***** DOCUMENT SEGMENT *****
Re: Open-source webcrawler required

Oleg Kobets Thu, 09 Oct 2003 12:53:29 -0700

hmm, i am not shure about all the requirments, but maybe snarf ?

it has a lot more functions then wget, for example resume download.


Oleg.

----- Original Message ----- 
From: "Tal, Shachar" <[EMAIL PROTECTED]>
To: <[EMAIL PROTECTED]>
Sent: Thursday, October 09, 2003 3:17 PM
Subject: Open-source webcrawler required


> Hi All,
>
> I am in need of an (open-source) web crawler (a-la wget), but one that
does
> all of the following:
> 1. Performs breadth-first search, not depth-first search. (so stopping
> condition based of disk space will give a wide crawl, rather than a deep
> crawl).
> 2. Can let me defined whether to recurse into a link or not, based on
> criteria (e.g. leaving domain or not being the most obvious, but also by
> regexping the url etc.)
*****
=== ACTIVITY ===
Reproduce the webcrawler thread in full, word for word. The records have nothing to do with the webcrawler thread.
***** DATA SHOWN *****
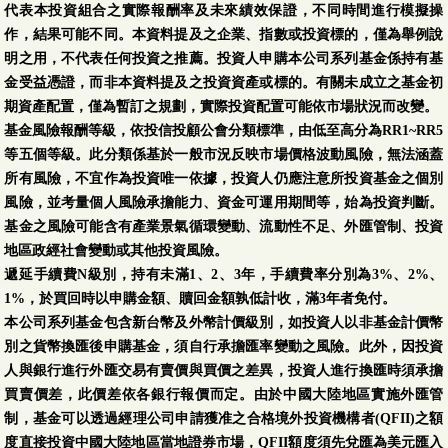
代表本投資組合之實際報酬率及未來績效保證，不同時間進行模擬操
作，結果可能不同。本資料提及之企業、指數或投資標的，僅為舉例說
明之用，不代表任何投資之推薦。投資人申購本公司系列基金係持有基
金受益憑證，而非本資料提及之投資資產或標的。有關未成立之基金初
期資產配置，僅為暫訂之規劃，實際投資配置可能依市場狀況而改變。
基金風險報酬等級，依投信投顧公會分類標準，由低至高分為RR1~RR5
等五個等級。此分類係基於一般市況反映市場價格波動風險，無法涵蓋
所有風險，不宜作為投資唯一依據，投資人仍應注意所投資基金之個別
風險，並考量個人風險承擔能力、資金可運用期間等，始為投資判斷。
基金之風險可能含有產業景氣循環變動、流動性不足、外匯管制、投資
地區政經社會變動或其他投資風險。
遞延手續費N級別，持有未滿1、2、3年，手續費率分別為3%、2%、
1%，於買回時以申購金額、贖回金額孰低計收，滿3年者免付。
本公司系列基金包含新台幣及外幣計價級別，如投資人以非基金計價幣
別之貨幣換匯後申購基金，須自行承擔匯率變動之風險。此外，因投資
人與銀行進行外匯交易有賣價與買價之差異，投資人進行換匯時須承擔
買賣價差，此價差依各銀行報價而定。由於中國大陸地區實施外匯管
制，基金可以透過經理公司申請獲准之合格境外投資機構者(QFII)之額
度直接投資中國大陸地區當地證券市場，QFII額度須先兌匯為美元匯入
*****
=== EXPECTED OUTPUT ===
Re: Open-source webcrawler required

Oleg Kobets Thu, 09 Oct 2003 12:53:29 -0700

hmm, i am not shure about all the requirments, but maybe snarf ?

it has a lot more functions then wget, for example resume download.


Oleg.

----- Original Message ----- 
From: "Tal, Shachar" <[EMAIL PROTECTED]>
To: <[EMAIL PROTECTED]>
Sent: Thursday, October 09, 2003 3:17 PM
Subject: Open-source webcrawler required


> Hi All,
>
> I am in need of an (open-source) web crawler (a-la wget), but one that
does
> all of the following:
> 1. Performs breadth-first search, not depth-first search. (so stopping
> condition based of disk space will give a wide crawl, rather than a deep
> crawl).
> 2. Can let me defined whether to recurse into a link or not, based on
> criteria (e.g. leaving domain or not being the most obvious, but also by
> regexping the url etc.)